Vitamin K2 has unique mechanisms of action compared to vitamin K1, based on chemical differences. While vitamin K1 is abundantly concentrated in the liver, “the various K2 isoforms show different bioavailability, and there is a direct correlation [to] intestinal uptake and bioavailability in the human body,” the authors wrote.
In simple terms, at the vascular level, vitamin K2 engages in what researchers refer to as bone-vascular crosstalk, by acting as a cofactor for certain enzymes which make active MGP more abundant, which inhibits calcium from precipitating in blood vessels via multiple mechanisms of action, including MGP itself directly inhibiting calcium precipitation from occurring.
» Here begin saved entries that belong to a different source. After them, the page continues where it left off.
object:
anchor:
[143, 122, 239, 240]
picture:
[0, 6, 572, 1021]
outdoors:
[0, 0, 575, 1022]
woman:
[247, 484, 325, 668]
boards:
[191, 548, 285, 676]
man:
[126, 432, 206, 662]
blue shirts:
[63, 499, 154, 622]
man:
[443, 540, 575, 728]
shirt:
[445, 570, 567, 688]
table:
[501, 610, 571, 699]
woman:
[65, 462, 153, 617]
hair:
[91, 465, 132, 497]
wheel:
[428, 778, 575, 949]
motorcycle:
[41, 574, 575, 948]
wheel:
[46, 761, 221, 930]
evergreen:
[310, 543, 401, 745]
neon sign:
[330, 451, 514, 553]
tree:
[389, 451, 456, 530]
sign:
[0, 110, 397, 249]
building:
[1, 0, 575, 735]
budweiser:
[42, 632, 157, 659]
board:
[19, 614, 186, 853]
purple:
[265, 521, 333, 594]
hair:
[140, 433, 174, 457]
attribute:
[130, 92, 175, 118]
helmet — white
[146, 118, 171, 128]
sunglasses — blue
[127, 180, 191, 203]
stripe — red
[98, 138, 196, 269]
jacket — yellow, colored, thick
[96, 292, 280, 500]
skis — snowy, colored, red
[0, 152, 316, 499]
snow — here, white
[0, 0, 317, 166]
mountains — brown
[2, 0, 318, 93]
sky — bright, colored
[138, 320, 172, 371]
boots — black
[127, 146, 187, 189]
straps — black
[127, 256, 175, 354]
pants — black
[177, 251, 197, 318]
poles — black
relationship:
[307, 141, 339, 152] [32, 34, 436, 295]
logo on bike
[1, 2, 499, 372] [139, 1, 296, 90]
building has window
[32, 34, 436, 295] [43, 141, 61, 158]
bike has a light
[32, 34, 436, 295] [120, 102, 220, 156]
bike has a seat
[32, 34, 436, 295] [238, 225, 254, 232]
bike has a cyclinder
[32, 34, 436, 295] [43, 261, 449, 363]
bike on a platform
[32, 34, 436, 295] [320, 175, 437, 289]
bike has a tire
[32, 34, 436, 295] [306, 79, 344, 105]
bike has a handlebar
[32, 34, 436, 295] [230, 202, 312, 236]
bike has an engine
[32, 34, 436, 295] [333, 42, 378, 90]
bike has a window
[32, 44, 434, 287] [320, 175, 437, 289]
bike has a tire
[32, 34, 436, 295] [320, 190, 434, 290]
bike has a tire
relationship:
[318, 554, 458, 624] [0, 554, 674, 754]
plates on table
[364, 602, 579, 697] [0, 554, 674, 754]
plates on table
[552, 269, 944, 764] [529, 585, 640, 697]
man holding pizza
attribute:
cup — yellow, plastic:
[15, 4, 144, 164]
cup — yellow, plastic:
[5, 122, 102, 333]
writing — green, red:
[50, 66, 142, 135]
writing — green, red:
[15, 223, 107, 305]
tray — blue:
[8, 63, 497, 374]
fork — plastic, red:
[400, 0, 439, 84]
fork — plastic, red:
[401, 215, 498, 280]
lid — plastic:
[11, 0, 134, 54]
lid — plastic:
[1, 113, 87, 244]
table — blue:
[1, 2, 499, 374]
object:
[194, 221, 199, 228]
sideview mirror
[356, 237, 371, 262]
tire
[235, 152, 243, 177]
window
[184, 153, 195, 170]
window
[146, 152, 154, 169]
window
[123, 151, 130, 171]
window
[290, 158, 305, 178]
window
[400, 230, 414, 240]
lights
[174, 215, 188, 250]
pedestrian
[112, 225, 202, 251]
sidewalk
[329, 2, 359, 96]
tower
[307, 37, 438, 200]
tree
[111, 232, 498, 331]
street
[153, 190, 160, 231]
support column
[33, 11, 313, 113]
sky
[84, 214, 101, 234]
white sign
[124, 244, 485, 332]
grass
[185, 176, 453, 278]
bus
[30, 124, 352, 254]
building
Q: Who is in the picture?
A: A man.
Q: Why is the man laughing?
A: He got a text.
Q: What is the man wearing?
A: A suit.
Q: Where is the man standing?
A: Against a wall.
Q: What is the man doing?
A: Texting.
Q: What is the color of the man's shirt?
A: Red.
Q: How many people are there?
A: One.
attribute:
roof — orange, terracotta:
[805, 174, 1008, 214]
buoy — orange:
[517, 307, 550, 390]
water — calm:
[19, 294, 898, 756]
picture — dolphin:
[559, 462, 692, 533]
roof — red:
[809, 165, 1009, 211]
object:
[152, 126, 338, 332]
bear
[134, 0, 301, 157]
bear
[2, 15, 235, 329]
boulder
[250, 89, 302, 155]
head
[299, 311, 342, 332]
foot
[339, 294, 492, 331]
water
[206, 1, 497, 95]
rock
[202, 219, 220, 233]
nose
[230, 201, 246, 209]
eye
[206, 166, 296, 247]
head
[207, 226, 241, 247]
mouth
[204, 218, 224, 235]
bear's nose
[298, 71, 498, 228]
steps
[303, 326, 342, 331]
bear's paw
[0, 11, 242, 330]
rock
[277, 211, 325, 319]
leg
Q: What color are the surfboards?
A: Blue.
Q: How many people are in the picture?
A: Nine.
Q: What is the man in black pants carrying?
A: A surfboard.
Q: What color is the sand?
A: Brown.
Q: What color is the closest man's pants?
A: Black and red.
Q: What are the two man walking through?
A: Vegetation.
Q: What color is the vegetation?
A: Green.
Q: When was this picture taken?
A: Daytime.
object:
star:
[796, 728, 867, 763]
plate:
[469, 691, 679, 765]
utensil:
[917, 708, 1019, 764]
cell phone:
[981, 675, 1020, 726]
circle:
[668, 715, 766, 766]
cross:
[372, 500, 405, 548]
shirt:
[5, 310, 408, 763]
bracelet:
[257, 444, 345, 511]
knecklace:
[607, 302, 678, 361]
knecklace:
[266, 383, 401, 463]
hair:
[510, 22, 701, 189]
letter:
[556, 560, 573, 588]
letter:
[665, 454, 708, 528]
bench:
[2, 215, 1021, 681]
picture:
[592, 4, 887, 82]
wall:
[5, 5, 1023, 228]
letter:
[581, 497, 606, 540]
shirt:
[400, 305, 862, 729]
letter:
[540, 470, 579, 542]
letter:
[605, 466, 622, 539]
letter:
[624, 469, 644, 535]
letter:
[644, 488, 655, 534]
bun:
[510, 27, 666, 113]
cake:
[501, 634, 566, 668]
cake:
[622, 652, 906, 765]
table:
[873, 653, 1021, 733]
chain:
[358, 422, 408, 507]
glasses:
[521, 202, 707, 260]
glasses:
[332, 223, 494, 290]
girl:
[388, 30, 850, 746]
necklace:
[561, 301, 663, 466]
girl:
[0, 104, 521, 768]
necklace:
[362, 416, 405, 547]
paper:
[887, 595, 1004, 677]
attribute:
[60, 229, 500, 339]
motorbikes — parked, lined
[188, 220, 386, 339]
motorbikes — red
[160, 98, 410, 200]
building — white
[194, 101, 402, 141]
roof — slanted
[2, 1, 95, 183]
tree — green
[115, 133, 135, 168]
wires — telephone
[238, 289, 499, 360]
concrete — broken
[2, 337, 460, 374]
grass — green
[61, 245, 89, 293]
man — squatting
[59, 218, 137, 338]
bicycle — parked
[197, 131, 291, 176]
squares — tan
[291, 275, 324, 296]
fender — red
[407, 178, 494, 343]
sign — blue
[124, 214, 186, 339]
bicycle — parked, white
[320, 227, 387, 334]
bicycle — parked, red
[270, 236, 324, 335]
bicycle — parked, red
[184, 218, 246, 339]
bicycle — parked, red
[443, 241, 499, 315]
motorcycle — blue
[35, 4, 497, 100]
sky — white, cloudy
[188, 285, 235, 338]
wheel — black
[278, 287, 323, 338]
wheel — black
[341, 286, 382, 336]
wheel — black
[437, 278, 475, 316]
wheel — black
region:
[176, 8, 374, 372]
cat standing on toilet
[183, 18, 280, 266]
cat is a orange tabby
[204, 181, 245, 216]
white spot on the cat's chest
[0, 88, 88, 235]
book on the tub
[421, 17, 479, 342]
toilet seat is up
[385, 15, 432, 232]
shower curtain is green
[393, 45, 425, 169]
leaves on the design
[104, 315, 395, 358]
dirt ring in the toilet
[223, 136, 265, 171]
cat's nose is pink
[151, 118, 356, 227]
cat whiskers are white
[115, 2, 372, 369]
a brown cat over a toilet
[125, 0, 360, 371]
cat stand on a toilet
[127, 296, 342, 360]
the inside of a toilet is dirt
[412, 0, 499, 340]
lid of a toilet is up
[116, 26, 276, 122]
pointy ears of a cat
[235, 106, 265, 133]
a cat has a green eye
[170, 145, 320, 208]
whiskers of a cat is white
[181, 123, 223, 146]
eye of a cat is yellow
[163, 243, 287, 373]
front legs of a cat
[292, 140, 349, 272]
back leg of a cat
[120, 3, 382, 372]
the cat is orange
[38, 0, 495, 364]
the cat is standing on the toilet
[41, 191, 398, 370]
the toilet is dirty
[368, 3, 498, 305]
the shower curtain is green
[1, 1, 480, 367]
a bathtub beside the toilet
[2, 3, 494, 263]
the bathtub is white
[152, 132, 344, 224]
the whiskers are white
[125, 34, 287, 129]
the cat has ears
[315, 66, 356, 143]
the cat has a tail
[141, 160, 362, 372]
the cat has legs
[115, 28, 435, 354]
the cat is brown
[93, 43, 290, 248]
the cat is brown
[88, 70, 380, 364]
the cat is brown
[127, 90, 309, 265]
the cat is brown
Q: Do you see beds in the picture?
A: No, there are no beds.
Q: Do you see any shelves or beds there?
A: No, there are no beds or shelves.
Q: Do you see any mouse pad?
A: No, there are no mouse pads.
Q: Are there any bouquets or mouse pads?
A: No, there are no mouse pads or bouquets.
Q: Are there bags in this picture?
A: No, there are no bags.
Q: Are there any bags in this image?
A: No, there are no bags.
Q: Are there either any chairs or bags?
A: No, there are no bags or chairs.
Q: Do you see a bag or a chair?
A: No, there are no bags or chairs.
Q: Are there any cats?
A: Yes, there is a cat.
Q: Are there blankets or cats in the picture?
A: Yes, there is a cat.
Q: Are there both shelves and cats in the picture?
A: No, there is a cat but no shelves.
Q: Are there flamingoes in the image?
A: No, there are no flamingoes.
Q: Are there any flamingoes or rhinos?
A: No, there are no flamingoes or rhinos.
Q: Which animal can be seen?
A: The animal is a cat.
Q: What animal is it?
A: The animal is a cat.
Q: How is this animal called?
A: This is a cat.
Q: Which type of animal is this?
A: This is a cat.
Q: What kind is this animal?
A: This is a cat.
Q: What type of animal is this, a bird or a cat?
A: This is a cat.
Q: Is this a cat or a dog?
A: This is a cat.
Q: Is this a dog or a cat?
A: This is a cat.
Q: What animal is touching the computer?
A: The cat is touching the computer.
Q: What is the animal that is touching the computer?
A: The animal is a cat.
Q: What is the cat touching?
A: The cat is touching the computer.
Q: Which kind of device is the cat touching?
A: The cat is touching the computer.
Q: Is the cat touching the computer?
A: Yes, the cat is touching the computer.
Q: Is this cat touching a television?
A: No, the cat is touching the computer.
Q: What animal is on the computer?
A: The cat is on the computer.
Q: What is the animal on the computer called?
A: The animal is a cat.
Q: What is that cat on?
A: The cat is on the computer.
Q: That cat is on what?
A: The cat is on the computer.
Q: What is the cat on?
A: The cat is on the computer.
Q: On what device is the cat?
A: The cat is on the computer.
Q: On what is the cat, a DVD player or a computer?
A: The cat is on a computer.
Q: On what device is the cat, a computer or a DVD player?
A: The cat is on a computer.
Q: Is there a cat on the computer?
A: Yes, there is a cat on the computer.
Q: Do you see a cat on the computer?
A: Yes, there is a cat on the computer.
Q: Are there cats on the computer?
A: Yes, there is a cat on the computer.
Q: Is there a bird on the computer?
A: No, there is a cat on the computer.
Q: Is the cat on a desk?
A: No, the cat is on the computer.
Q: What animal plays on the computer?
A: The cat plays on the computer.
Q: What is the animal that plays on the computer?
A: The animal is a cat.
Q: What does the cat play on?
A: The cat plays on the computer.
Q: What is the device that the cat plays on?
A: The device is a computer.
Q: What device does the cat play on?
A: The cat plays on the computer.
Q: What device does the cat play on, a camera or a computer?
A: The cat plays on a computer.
In bone tissue, MGP exerts multiple protective effects against oxidative stress which effects bone calcium deposits.
“These interesting molecular effects exerted by vitK2 support the results of the pre-clinical and clinical studies reported here, implying that it can significantly promote bone and vascular health,” the authors wrote. “Therefore, vitK2 could be recommended as a natural bioactive compound potentially able to prevent and/or treat metabolic bone and vascular disease such as osteoporosis and vascular calcification.”